(Work order): As output, give the exact lines from the one containing "FIGURE 6 | Average" through the end of the listing below, both included, without the pictures.

----------------

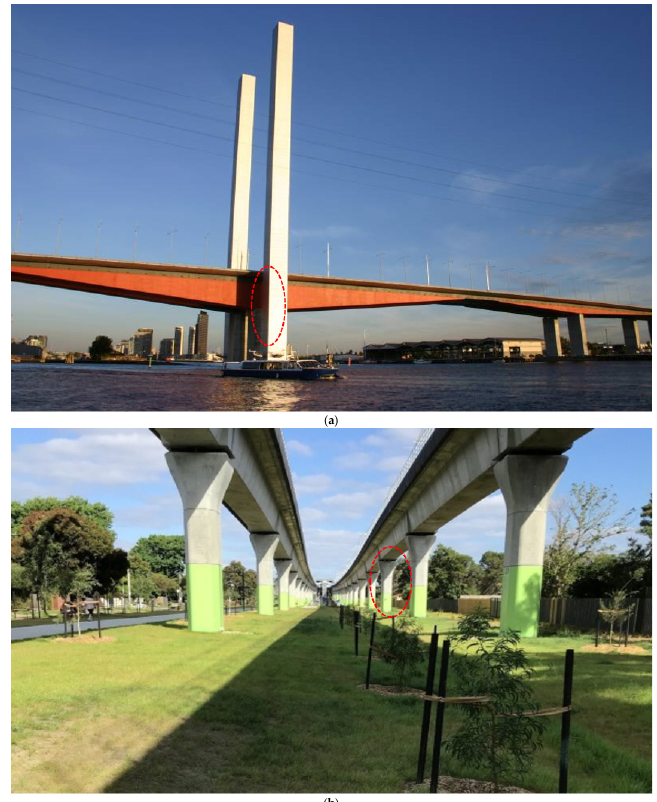
Figure 1. The images of ( a ) Bolte Bridge and ( b ) sky rail areas in Victoria (Melbourne).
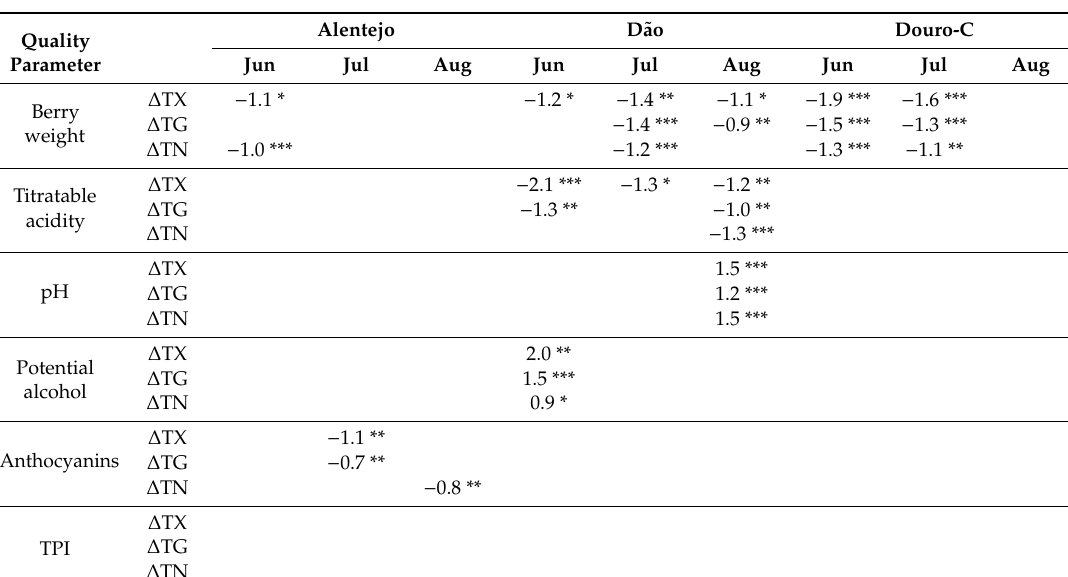
Table 5. Di ff erence (in ◦ C) between the clusters for monthly means of TX, TG and TN in June, July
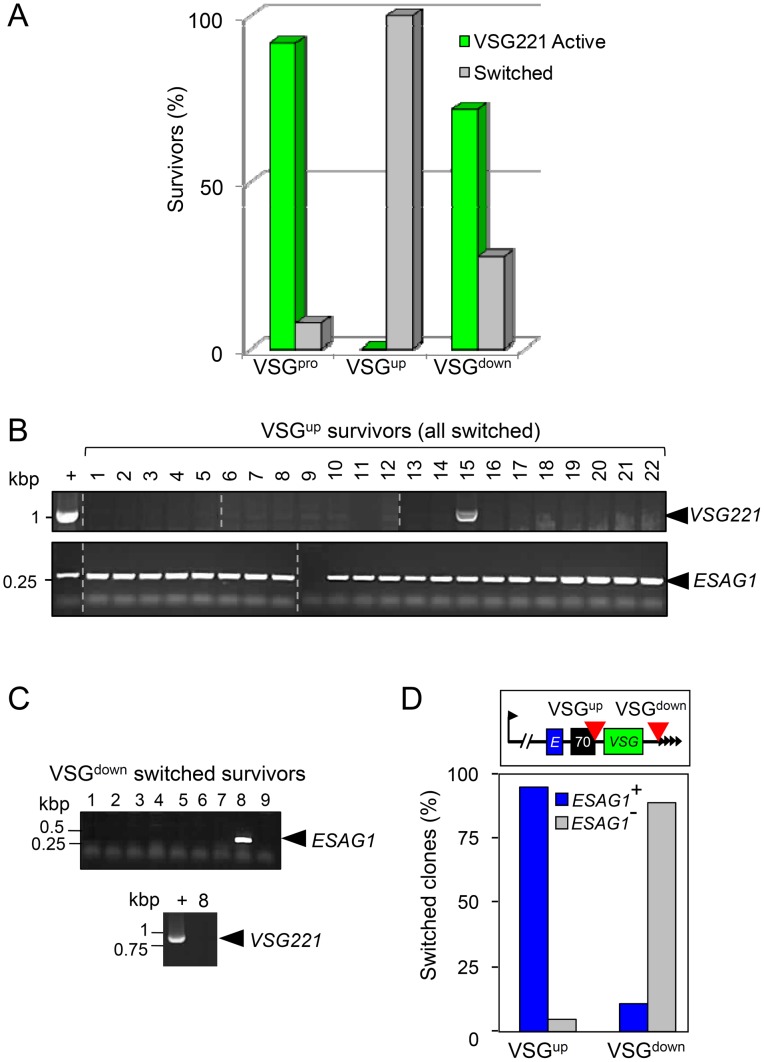
Probability and mechanism of antigenic variation are highly dependent upon subtelomeric break site.(A) DSB-induced survivors were assessed by VSG221 immunofluorescence microscopy and scored as either VSG221 active or switched. VSGpro, n = 24; VSGup, n = 22; VSGdown, n = 32. (B) PCR assays demonstrate VSG221 and ESAG1 gene status following I-SceI-mediated cleavage in switched survivors from VSGup cells. See the schematic maps in Figure 2A and Figure S2A for details. (C) As in B above but for VSGdown cells. (D) Comparison of ESAG1 status of switched survivors from VSGup (n = 22) and VSGdown strains (n = 9) as determined by PCR assay. The schematic shows the BES and DSB-sites, red arrowheads. E, ESAG1; 70, 70-bp repeats; VSG, VSG221.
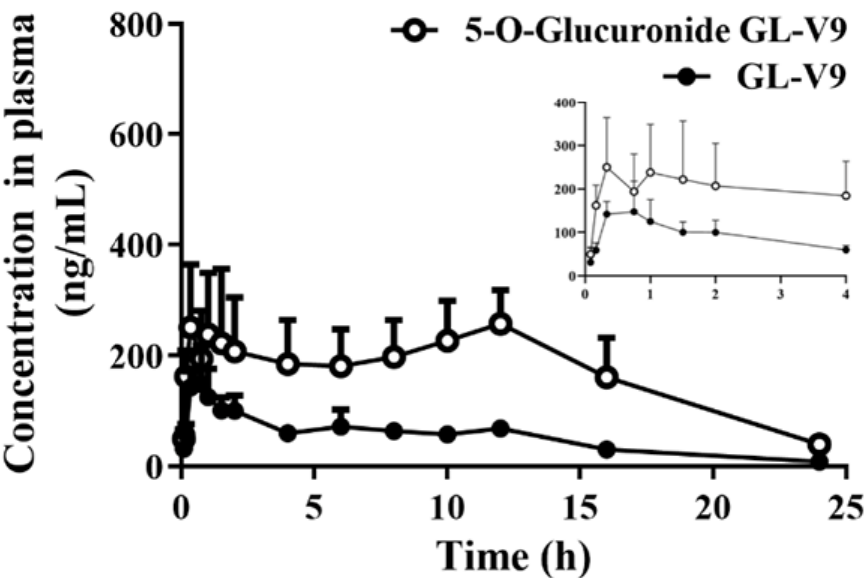
Figure 7. Mean concentration-time profiles of GL-V9 or 5- O -glucuronide GL-V9 in rat plasma after oral administration of GL-V9 (gavage, 50 mg / kg). Concentrations of GL-V9 or 5- O -glucuronide GL-V9 in rat plasma were quantified using UPLC-MS / MS. The concentration data of GL-V9 were reported by Xing et al. [38]. All the data were expressed as the average of six determinations and the error bar represents the standard deviation of the mean (mean ± SD, n = 6).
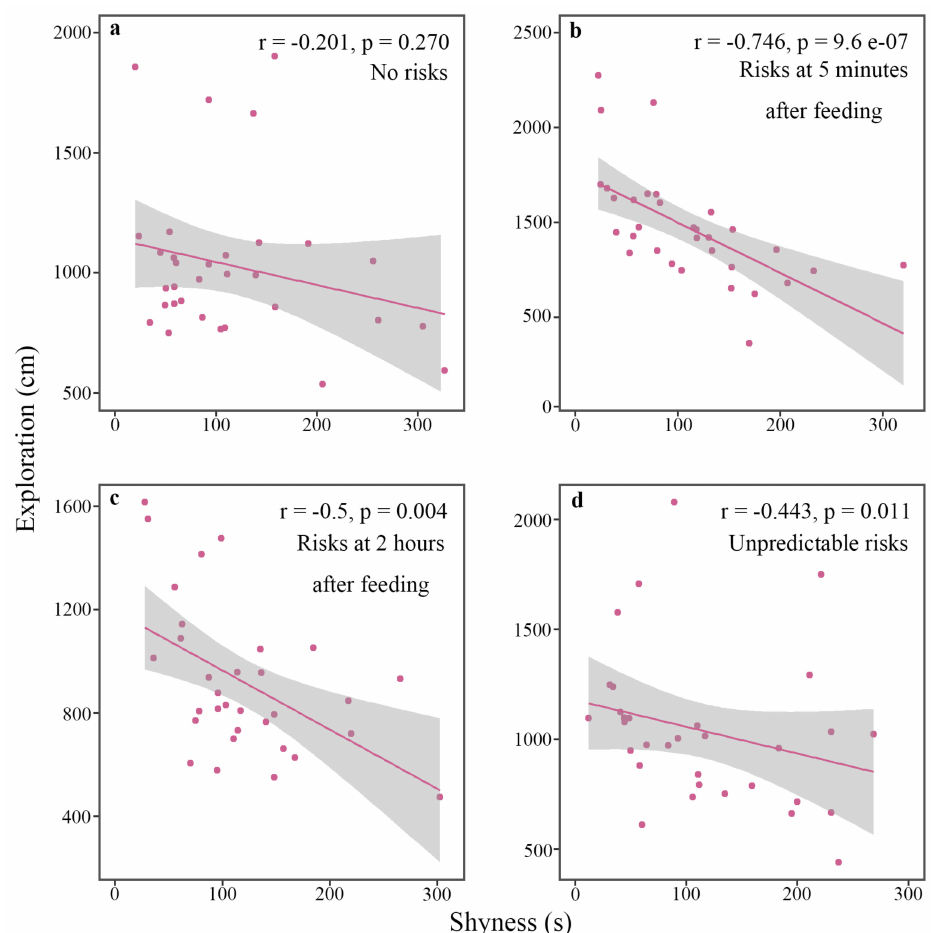
Figure 2. Correlation between shyness and exploration of female mosquitofish reared under no risks ( a ), risks at 5 min after feeding ( b ), risks at 2 h after feeding ( c ), and unpredictable risks ( d ).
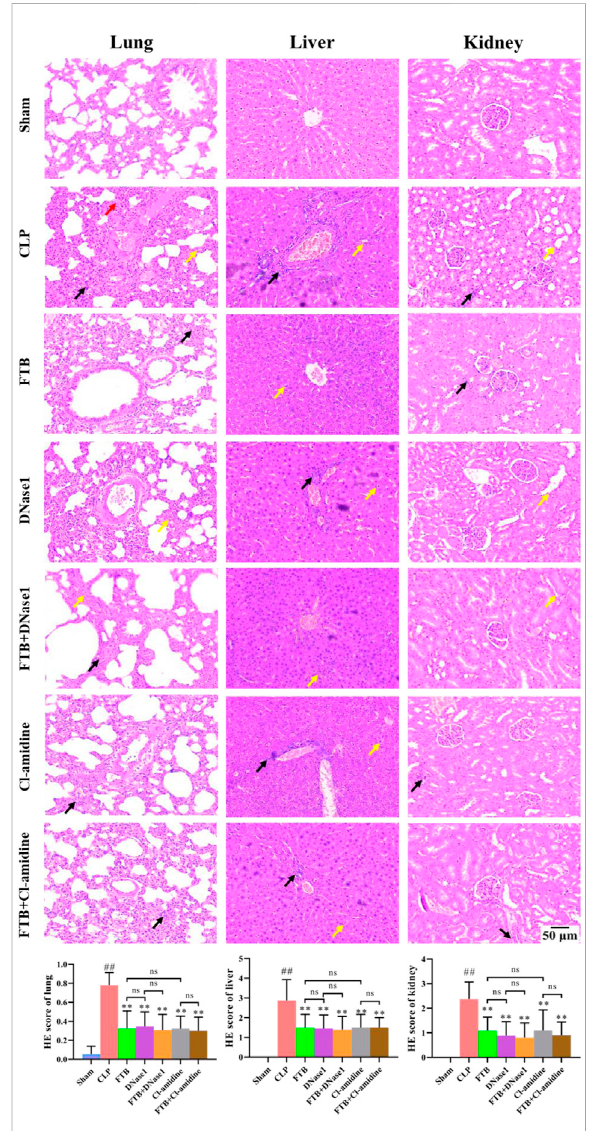
FIGURE 7 Effects of FTB on CLP-induced pathological changes and tissue injury scores of the lung, liver and kidney in rats with sepsis after inhibiting the NETs formation and the activity of PAD4. Treatment with FTB, DNase1 (NETs inhibitor) and Cl-amidine (PAD4 inhibitor) improved the CLP-induced pathological changes in the lung (red arrows indicate the pulmonary interstitial congestion, yellow arrows indicate the thickened alveolar walls and black arrows indicate the in fi ltration of in fl ammatory cells), liver (yellow arrows indicate the necrotic hepatocytes and black arrows indicate the in fi ltration of in fl ammatory cells) and kidney (yellow arrows indicate the enlarged lumen of focal tubules and black arrows indicate the interstitial in fl ammatory cell in fi ltration), and decreased the tissue injury scores. However, no differences wereobservedinthepathologicalchangesandtissueinjuryscores between the FTB and DNase1 groups, FTB and Cl-amidine groups, DNase1 and FTB + DNase1 groups, and Cl-amidine and FTB + Cl- amidine groups (magni fi cation: ×100). Sham group ( n = 15), CLP group ( n = 8), FTB group ( n = 10), DNase1 group ( n = 9), FTB + DNase1 group ( n = 10), Cl-amidine group ( n = 10), FTB + Cl- amidine group ( n =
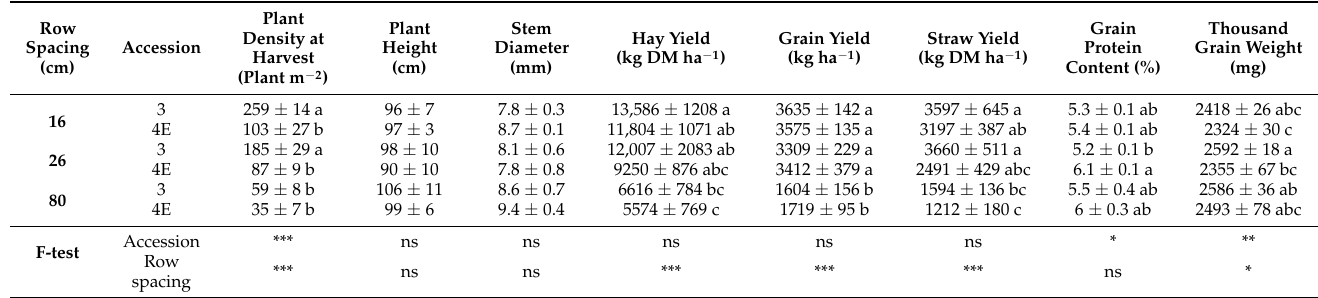
Table 4. Row spacing, plant density at harvest, yields, growth, and grain-quality parameters of quinoa accessions 3 and 4E sown in January 2019. Results are presented as mean value ± standard error.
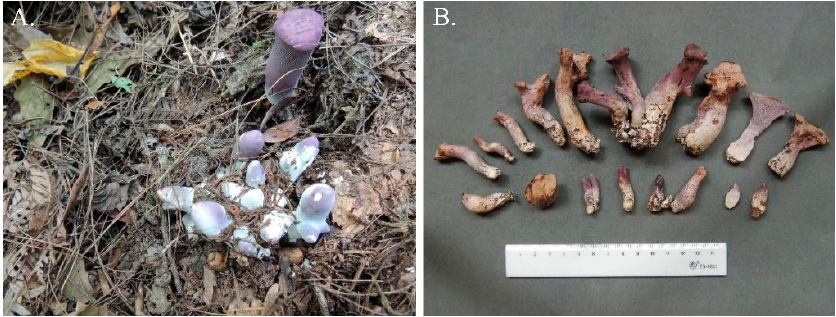
Figure 1. Fruiting bodies of G. purpuraceus . ( A ) Habitat. ( B ) Basidiomata. The genus Gomphus is classified as a part of the ectomycorrhizal (ECM) fungal line- age/ramaria-gautieria [18]. According to the existing ecological survey, G.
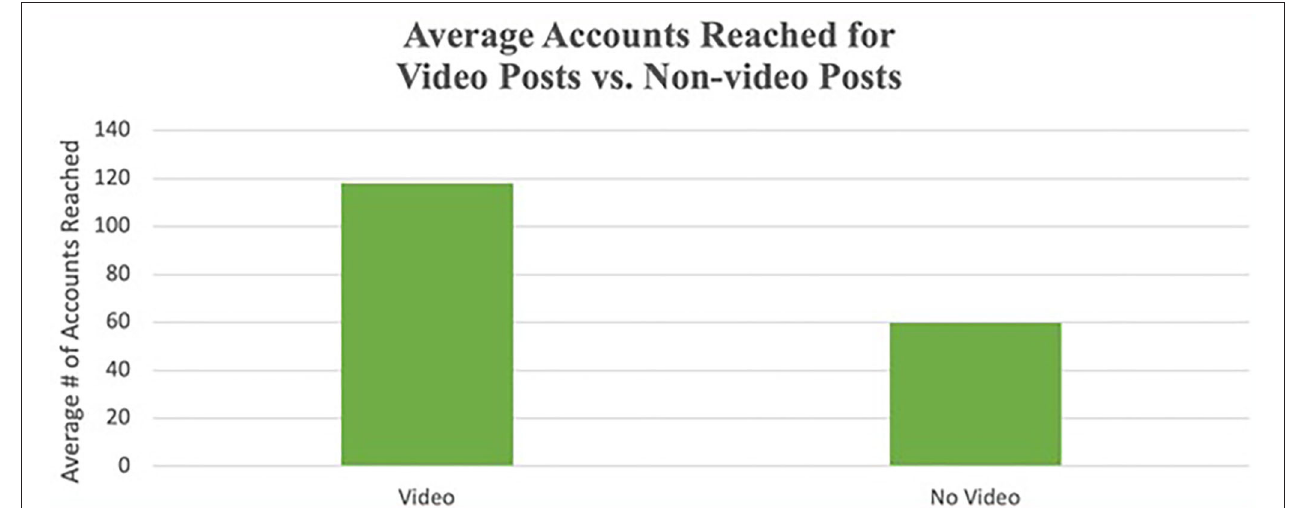
FIGURE 6 | Average accounts reached for video posts vs. nonvideo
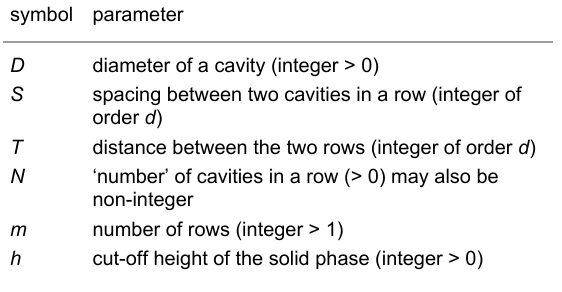
Table 1: Parameters that determine the structure of the inverse opal. Even and odd rows of cavities are displaced by half the distance be- tween the cavities in a row, that is, by s /2. All quantities are given in lattice units, that is in values of b . Below also the cut-off ratio c = h / d (to specify which part of the cavity is cut-off) and Φ S (the fraction of the top of the surface that is solid) is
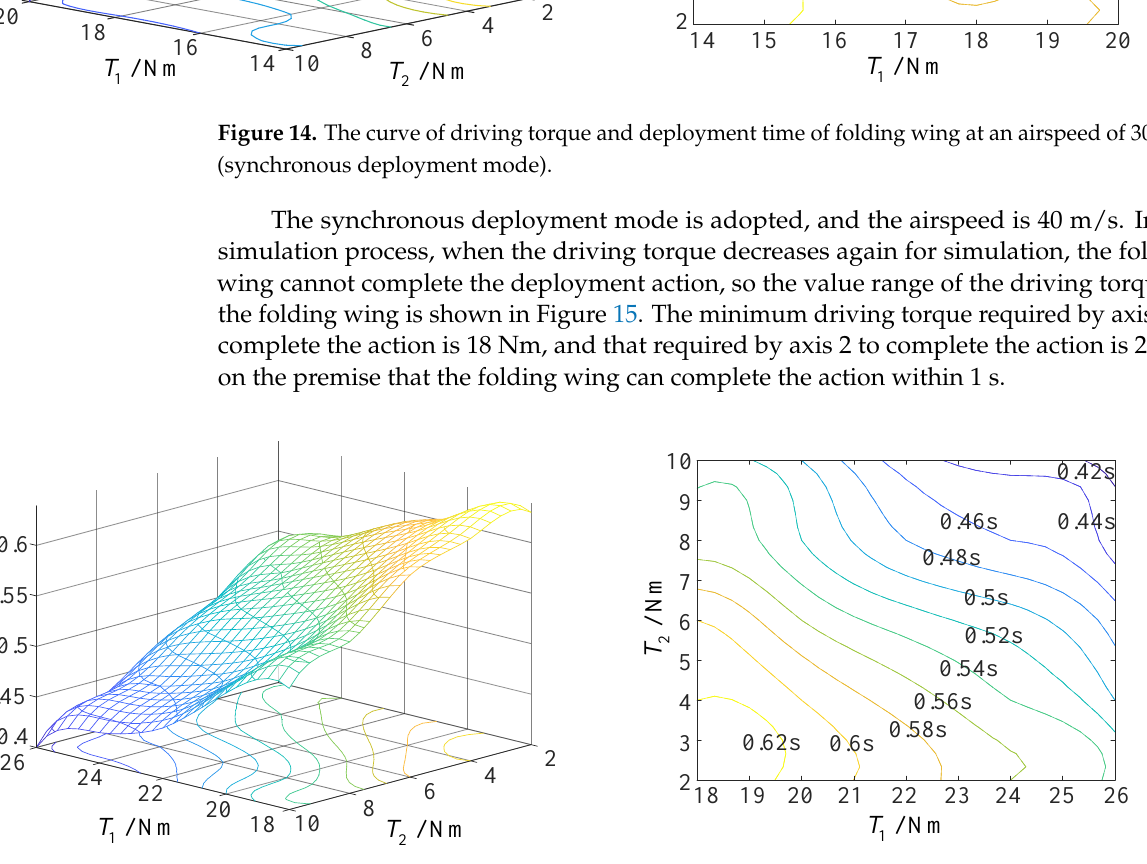
Figure 16. The curve of driving torque and deployment time of folding wing at an airspeed of 10 m/s (non-fixed-axis – fixed-axis stepwise deployment mode). When the non-fixed-axis – fixed-axis stepwise deployment mode is adopted and the airspeed is 20 m/s, the minimum driving torque required by axis 1 to complete the action is 16 Nm, and that required by axis 2 to complete the action is 22 Nm, on the premise that the folding wing can complete the action within 1 s, as shown in Figure 17.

----------------

(Task solution):
FIGURE 6 | Average accounts reached for video posts vs. nonvideo
Table 1: Parameters that determine the structure of the inverse opal. Even and odd rows of cavities are displaced by half the distance be- tween the cavities in a row, that is, by s /2. All quantities are given in lattice units, that is in values of b . Below also the cut-off ratio c = h / d (to specify which part of the cavity is cut-off) and Φ S (the fraction of the top of the surface that is solid) is
Figure 16. The curve of driving torque and deployment time of folding wing at an airspeed of 10 m/s (non-fixed-axis – fixed-axis stepwise deployment mode). When the non-fixed-axis – fixed-axis stepwise deployment mode is adopted and the airspeed is 20 m/s, the minimum driving torque required by axis 1 to complete the action is 16 Nm, and that required by axis 2 to complete the action is 22 Nm, on the premise that the folding wing can complete the action within 1 s, as shown in Figure 17.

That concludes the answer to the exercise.